◆ **Отрывок**:
_ _ _ _

Добро и зло в их существенном содержании определяются через наличность или отсутствие именно этих двух сочетающихся признаков: любви и одухотворения.
Человек духовен тогда и постольку, поскольку он добровольно и самодеятельно обращен к объективному совершенству, нуждаясь в нем, отыскивая его и любя его, измеряя жизнь и оценивая жизненное содержание мерою их подлинной божественности (истинности, прекрасности, правоты, любовности, героизма). Однако настоящую силу и цельность одухотворение приобретает только тогда, когда оно несомо полнотою (плеромою) глубокой и искренней любви к совершенству и его живым проявлениям. Без плеромы душа, даже с верною направленностью, раздроблена, экстенсивна, холодна, мертва, творчески непродуктивна.
Человек любовен тогда и постольку, поскольку он обращен к жизненному содержанию силою приемлющего единения, тою силою, которая устанавливает живое тождество между приемлющим и приемлемым, увеличивая до беспредельности объем и глубину первого и сообщая второму чувства прощенности, примиренности, достоинства, силы и свободы. Однако любовь приобретает настоящий предмет для своего единения и свою настоящую чистоту только тогда, когда она одухотворяется в своем направлении и избрании, т. е. обращается к объективно-совершенному в вещах и в людях, приемля именно его и вступая в живое тождество именно с ним. Без духовности – любовь слепа, пристрастна, своекорыстна, подвержена опошлению и уродству.
Согласно этому, добро есть одухотворенная (или, иначе, религиозно-опредмеченная, от слова «предмет») любовь, зло – противодуховная вражда. Добро есть любящая сила духа, зло – слепая сила ненависти. Добро по самой природе своей религиозно – ибо оно состоит в зрячей и целостной преданности Божественному. Зло по самому естеству своему противорелигиозно, ибо оно состоит в слепой, разлагающейся отвращенности от Божественного. Это значит, что добро не есть просто «любовь» или просто «духовная» зрячесть: ибо религиозно-неосмысленная страстность и холодная претенциозность не создадут святости. И точно так же это значит, что зло не есть просто «вражда» или просто «духовная слепота»: ибо вражда ко злу не есть зло и беспомощное метание непрозревшей любви не составляет порочности. Только духовно-слепой может восхвалять любовь как таковую, принимая ее за высшее достижение, и осуждать всякое проявление враждебного отвращения. Только человек, мертвый в любви, может восхвалять верный духовный вкус как таковой, принимая его за высшее достижение, и презирать искреннее и цельное заблуждение духовно-непрозревшей любви. Такова сущность добра и зла, и, может быть, христианскому сознанию достаточно вспомнить о наибольшей Евангельской заповеди (полнота любви к совершенному Отцу), для того чтобы в нем угасли последние сомнения.

_ _ _ _

◆ **Сохраненные записи**:

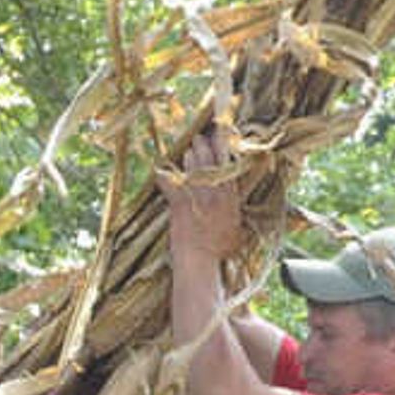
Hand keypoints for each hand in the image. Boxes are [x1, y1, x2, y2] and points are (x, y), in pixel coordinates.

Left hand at [166, 125, 244, 249]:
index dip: (224, 145)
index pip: (229, 162)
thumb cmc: (220, 251)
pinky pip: (169, 183)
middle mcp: (216, 192)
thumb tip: (234, 200)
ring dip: (190, 157)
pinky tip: (159, 170)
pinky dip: (163, 176)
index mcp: (232, 196)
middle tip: (200, 138)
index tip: (222, 133)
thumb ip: (234, 208)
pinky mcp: (179, 203)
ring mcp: (198, 196)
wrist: (201, 261)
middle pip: (211, 160)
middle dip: (205, 146)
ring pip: (193, 167)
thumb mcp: (236, 227)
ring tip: (188, 150)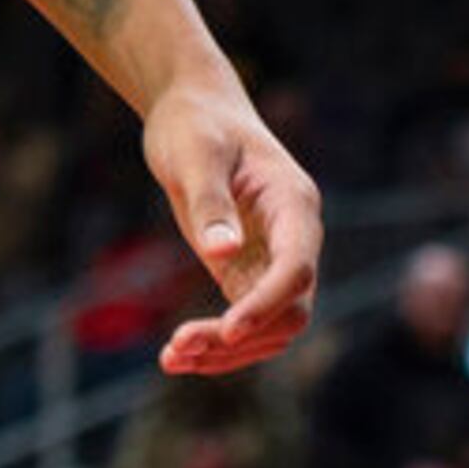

_ _ _ _

◆ **Список заданий**:
1. Через наличие или отсутствие каких двух признаков, согласно отрывку, определяются добро и зло?
2. Верните без изменений весь текст отрывка начиная со слов «Добро и зло» и вниз до слов «мертва, творчески непродуктивна.» включительно.
Записи получены из другого источника.

◆ **Ответы к заданиям**:
1. Любви и одухотворения.

2.
Добро и зло в их существенном содержании определяются через наличность или отсутствие именно этих двух сочетающихся признаков: любви и одухотворения.
Человек духовен тогда и постольку, поскольку он добровольно и самодеятельно обращен к объективному совершенству, нуждаясь в нем, отыскивая его и любя его, измеряя жизнь и оценивая жизненное содержание мерою их подлинной божественности (истинности, прекрасности, правоты, любовности, героизма). Однако настоящую силу и цельность одухотворение приобретает только тогда, когда оно несомо полнотою (плеромою) глубокой и искренней любви к совершенству и его живым проявлениям. Без плеромы душа, даже с верною направленностью, раздроблена, экстенсивна, холодна, мертва, творчески непродуктивна.